#### Job
Write the next part of the blog excerpt, starting right after its final sentence.

#### Provided text

My new gawdy ring that I love so much-- ya I'm allergic to it. Ugh. I figured that since it was a better quality silver I'd be ok. Ya, I'm not. I wore it for what? 3 days maybe? Last night it started. Little red itchy bumps all along the side of my finger. Sucks. I'd like to wear different jewelry other than the normal every day stuff that I wear but I can't for this reason. Once I had a necklace on that had a big red medallion sort of thing. The back was coated in silver and I had the biggest, ugliest rash on my chest from it in the following days. Apparently I can't even do "better" silver. Earrings-- even the hypoallergenic (or whatever they're called) ones- nope. Ears get red & itchy immediately. Sucks ass. I've learned that w/ earrings, as long as I'm only wearing them for a few hours, I can coat them in a layer of clear nail polish to form a barrier between my skin & the metal, otherwise I'm screwed.
I guess that's all I have for you today. I have to finish up my coffe, finish reading the news, hop in the shower and get my little butt in gear to start my day. I really should mow my lawn as it looks like a hay field. The leaves are starting to change already, which is so pretty but then makes me want to barf knowing that winter is just around the corner-- again. Already. Ew.
Have a great day my bitches.
Saturday, August 30, 2008
Wow! Twice in one week!!!
Posted by Lolita at 6:41 AM 1 comments
Thursday, August 28, 2008
No HNT here
Been a while again huh? My life just isn't so interesting lately.

(Saved entries)
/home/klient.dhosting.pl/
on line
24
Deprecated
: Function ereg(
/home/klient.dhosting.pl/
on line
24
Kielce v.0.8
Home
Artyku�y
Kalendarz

#### Response area
I picked up Bug on August 16th. I was soooooooo glad to see her!!! My little cousin (the one w/ all the surgeries- I think I've talked about her) and her mom drove down with me to get her. The girls are only 1.5 years apart and they get along so well. We took them to the Milwaukee Zoo (which is HUGE) as well as Chuck E Cheese bc little cousin had never been there before. Did a bit of school shopping (ew). In and out of the mall in less than an hour. Good enough for me. Ugh, I hate shopping.
The house bullshit is *almost* behind me. My renter/buyer has FINALLY gotten off his fucking ass after I reemed (or is it reamed???) him a new one. Some men are so fucking dumb. Honestly. He calls my cell phone AT WORK to say "uh... we have a problem". Ok. Define "we" and then tell me what the problem is. Well apparently there's a pipe in the basement that's leaking. Hmmm... part of me wanted to say "you dumb fuck, I gave you all the time in the world to sell your house before buying mine which has totally fucked me in the processes and now you want ME to fix your fucking pipe!?" See, had the paperwork been done months ago like I SHOULD have done- his problem, not mine. But since I guess I'm still technically his slum lord I should fix it. Yes? No? I dont fucking know. Anyway, so after this lovely news I ask him if he'd turned the paperwork I'd given him 2 weeks and 2 days prior, into his mortgage co yet. Guess what he said? NO! No, he hadn't turned it in!!!! Unreal. I have sat on this f'n house for almost a YEAR after he said he was going to buy it-- being NICE, hoping he could sell his other house in the meantime so he's not stuck with both (but it's ok for me to be apparently- I am so dumb). He KNEW I had to have the land contract on this house settled by October 1. Um ya. Roughly 33 days from now. Fucker. Needless to say after I went off on him he faxed it in as soon as he got to work. Honestly for a guy, he's useless. He also told me there was a "problem" with the paperwork. See, when you JUMP (yes I said JUMP) on part of the floor, the electricity goes out.... Hmmmm, I livd there for a year and a half with a small child, a dog, and a cat and it NEVER did that to me. Honestly I think I should just pull my pants down so he can just royally fuck me up the ass. Ugh. I guess this has taught me what I get for being nice and trying to help someone. Fucker.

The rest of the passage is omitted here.